** Records to use follows **

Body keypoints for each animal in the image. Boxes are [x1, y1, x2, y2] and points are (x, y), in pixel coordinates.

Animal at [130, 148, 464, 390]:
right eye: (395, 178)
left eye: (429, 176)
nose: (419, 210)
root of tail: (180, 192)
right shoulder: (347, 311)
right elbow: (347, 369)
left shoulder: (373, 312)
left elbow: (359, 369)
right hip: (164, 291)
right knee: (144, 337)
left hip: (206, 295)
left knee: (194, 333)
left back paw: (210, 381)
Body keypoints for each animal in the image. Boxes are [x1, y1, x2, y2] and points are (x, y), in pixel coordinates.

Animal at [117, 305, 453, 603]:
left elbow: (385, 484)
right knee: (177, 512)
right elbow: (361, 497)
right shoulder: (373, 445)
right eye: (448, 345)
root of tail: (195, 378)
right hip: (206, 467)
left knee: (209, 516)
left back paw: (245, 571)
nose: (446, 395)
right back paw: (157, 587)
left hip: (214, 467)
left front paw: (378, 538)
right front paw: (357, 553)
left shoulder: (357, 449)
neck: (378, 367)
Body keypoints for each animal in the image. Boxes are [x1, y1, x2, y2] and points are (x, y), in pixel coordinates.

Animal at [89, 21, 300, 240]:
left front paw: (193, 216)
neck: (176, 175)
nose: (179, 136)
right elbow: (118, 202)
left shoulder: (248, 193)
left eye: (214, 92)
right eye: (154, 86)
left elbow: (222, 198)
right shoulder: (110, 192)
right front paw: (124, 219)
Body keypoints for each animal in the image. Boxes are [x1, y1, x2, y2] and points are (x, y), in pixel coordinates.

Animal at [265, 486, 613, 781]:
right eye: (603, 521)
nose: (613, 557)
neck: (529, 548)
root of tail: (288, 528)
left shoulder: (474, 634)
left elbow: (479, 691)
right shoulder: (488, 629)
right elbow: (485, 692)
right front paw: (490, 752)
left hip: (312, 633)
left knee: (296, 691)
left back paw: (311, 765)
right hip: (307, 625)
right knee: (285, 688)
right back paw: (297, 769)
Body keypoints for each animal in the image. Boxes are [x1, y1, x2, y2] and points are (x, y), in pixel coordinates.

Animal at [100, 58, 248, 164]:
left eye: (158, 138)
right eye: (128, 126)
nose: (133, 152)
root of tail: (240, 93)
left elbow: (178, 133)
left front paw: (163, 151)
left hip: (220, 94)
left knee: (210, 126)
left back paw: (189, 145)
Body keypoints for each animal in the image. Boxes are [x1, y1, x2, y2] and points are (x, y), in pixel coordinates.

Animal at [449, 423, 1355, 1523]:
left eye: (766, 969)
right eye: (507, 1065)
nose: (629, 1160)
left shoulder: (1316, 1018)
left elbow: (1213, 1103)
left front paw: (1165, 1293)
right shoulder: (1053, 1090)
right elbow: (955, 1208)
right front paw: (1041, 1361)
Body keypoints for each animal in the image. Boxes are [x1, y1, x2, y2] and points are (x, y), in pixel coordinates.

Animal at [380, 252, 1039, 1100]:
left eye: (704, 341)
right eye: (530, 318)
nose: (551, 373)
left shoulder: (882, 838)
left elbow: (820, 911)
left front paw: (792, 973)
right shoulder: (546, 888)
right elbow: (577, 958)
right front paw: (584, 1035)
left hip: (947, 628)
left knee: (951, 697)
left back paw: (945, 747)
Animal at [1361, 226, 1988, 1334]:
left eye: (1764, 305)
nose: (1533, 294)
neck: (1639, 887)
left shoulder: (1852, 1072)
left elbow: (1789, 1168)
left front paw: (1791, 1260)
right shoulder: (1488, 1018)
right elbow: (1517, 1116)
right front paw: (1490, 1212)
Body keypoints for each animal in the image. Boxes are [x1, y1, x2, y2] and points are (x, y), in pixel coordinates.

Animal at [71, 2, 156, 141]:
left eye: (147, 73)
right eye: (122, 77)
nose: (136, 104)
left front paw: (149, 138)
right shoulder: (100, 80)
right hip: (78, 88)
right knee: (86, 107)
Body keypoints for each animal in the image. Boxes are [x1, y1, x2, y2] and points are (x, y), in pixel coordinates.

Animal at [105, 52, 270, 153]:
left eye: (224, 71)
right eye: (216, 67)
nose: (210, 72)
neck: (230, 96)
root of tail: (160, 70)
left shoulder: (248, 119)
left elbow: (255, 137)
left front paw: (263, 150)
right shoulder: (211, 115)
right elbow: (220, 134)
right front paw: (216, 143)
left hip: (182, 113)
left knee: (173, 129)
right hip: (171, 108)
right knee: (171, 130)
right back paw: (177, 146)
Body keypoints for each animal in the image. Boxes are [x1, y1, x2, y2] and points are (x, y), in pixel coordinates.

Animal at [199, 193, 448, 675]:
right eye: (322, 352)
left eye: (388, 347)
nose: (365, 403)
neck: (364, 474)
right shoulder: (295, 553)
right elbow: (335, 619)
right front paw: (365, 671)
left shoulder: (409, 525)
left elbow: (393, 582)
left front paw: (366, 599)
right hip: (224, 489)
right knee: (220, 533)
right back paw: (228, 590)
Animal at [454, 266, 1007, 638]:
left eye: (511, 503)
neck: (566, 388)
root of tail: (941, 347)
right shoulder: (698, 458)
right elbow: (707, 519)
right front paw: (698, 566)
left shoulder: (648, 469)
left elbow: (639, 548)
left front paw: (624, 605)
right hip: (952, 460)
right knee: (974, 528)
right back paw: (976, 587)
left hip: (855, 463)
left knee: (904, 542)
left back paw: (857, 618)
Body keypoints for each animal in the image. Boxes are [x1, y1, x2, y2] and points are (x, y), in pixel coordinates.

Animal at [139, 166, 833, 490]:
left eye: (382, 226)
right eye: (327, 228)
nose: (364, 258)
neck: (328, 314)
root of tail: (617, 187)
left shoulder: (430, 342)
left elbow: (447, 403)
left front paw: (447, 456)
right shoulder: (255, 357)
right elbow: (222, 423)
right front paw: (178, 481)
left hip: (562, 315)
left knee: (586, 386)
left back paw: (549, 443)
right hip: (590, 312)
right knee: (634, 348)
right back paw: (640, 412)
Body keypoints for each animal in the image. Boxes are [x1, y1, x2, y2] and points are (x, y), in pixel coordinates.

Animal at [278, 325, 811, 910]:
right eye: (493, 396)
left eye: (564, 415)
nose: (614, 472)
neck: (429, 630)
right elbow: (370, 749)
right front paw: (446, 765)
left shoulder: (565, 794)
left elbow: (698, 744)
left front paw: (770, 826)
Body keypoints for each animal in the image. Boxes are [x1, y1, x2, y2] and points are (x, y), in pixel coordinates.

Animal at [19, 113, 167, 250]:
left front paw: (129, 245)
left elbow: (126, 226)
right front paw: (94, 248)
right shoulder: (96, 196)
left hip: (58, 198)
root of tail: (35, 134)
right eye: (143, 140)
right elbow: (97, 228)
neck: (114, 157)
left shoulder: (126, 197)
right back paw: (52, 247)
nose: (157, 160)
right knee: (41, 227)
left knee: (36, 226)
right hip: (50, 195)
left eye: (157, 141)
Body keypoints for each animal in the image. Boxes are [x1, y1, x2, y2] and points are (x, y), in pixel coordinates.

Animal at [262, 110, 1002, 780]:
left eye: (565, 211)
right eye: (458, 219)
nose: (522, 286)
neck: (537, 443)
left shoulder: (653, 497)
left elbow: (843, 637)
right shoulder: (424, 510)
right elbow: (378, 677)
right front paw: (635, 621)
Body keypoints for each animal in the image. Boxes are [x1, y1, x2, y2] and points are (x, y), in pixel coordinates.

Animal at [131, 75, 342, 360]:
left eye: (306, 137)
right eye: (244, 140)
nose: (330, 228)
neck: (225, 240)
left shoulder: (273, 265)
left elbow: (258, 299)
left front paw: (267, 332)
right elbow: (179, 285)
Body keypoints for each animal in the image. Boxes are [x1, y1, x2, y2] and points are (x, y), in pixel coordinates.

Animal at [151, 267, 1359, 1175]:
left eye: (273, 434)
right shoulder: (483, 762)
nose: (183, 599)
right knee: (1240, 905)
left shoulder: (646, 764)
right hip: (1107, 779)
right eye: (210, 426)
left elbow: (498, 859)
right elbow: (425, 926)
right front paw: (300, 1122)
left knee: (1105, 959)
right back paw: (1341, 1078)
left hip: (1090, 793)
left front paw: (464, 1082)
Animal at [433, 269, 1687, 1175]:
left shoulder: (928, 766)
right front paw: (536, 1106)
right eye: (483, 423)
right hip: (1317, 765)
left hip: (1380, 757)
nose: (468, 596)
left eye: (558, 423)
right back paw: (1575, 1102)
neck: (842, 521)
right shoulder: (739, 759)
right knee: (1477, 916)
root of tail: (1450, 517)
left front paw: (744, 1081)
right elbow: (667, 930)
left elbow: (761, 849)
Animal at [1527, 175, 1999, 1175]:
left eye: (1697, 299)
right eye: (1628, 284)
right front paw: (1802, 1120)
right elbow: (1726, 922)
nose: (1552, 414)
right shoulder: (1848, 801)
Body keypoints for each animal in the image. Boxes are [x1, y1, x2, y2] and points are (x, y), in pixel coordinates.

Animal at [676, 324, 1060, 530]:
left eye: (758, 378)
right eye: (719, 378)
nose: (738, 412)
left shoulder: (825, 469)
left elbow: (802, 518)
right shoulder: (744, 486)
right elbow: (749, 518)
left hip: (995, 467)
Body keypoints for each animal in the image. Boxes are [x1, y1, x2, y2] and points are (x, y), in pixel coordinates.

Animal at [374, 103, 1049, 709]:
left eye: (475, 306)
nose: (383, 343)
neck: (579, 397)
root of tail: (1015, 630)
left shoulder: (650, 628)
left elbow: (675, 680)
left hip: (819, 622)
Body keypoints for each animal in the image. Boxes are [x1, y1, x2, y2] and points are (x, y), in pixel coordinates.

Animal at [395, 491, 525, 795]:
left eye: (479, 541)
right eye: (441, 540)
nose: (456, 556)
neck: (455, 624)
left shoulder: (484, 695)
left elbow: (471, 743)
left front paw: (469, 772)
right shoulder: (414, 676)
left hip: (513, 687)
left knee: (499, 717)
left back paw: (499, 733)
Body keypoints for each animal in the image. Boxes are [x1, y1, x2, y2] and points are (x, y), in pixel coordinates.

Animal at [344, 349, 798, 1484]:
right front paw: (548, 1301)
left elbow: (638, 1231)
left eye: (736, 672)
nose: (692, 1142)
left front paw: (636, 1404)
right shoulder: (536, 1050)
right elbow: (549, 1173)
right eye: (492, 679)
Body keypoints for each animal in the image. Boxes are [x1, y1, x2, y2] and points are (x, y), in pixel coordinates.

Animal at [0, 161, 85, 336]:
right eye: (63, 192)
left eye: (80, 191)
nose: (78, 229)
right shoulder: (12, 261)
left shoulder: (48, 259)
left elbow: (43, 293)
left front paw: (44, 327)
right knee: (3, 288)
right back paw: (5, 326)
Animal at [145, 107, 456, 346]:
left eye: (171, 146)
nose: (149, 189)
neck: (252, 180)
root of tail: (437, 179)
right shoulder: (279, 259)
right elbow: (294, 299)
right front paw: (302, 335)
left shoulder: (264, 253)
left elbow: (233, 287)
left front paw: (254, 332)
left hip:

** End of Records to use **

Task details: Copy each line of the listing above that includes the word "root".

Finished exercise:
root of tail: (180, 192)
root of tail: (195, 378)
root of tail: (288, 528)
root of tail: (240, 93)
root of tail: (160, 70)
root of tail: (941, 347)
root of tail: (617, 187)
root of tail: (35, 134)
root of tail: (1450, 517)
root of tail: (1015, 630)
root of tail: (437, 179)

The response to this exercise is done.